Vous avez dit en arrivant, que vos expériences passées, notamment en Angleterre, vous avaient appris à vous adapter, à ne pas vouloir toujours imposer. Il y a une grande différence entre l'entraîneur que vous étiez à vos débuts et celui d'aujourd'hui ?
C'est une évolution naturelle qui vient avec l'expérience. L'entraîneur qui vous parle aujourd'hui a dix ans d'expérience au haut niveau, il est différent de celui que j'étais à Porto ou à Chelsea, à Tottenham, au Zénit. Je rencontre la culture française, qu'il faut respecter. C'est l'évolution de l'homo sapiens (rires)...
Et quelle est la particularité française ?
Le physique, la vélocité. L'imprévisibilité, par opposition à l'organisation, la surprise. En Ligue 1, j'ai toujours remarqué la puissance, la force. Les entraîneurs qui réussissent à conserver cela, mais en mettant en place une organisation, sont ceux qui à la fin, bâtissent une grande équipe et c'est ce que je veux essayer.

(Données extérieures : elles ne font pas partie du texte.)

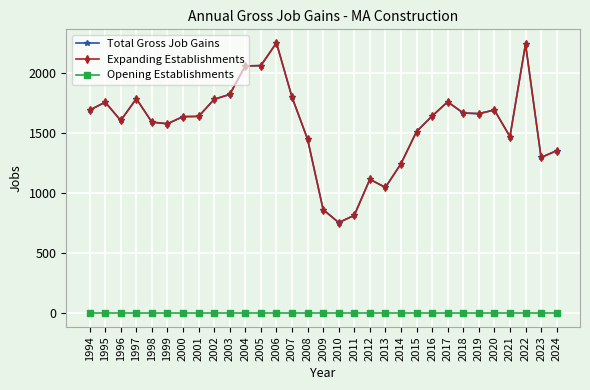

What is the minimum value for Total Gross Job Gains?

754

L'OM est construit sur l'aspect technique, par la qualité de ses joueurs. Et c'est pourquoi, je tends vers la possession, le contrôle du ballon, le jeu, les combinaisons, les triangles. Nous n'avons pas beaucoup de temps...
Vous avez été un "enfant prodige" comme entraîneur, victorieux dès votre deuxième saison. Et ensuite, vous avez connu aussi la défaite. On apprend plus de l'échec ?
Bien sûr. On apprend plus de l'échec. Avec Porto, nous avions perdu 6 matches sur 56, gagné quatre trophées, l'équipe respirait la confiance et les adversaires la crainte.
À Chelsea, on a appris la capacité à rebondir, à prendre des décisions après les défaites, ça a été très riche. L'échec vous nourrit.
Pendant votre période de 18 mois sans entraîner vous avez observé, appris des choses pour évoluer dans votre travail ?
Non. Pas du tout. J'ai profité. J'ai fait ce qu'on ne peut pas faire quand on est dans le foot, occupé 24 heures sur 24. Là, j'ai disputé le Dakar, des rallyes au Portugal, le rallye du Maroc.
Le foot, je l'ai regardé à la télé, j'ai été invité par la fédération néerlandaise pour parler avec ses entraîneurs, en Écosse, au Web Summit de Lisbonne, une conférence digitale où était aussi intervenu Jacques-Henri (Eyraud, le président). Mais pas d'observation d'entraînements.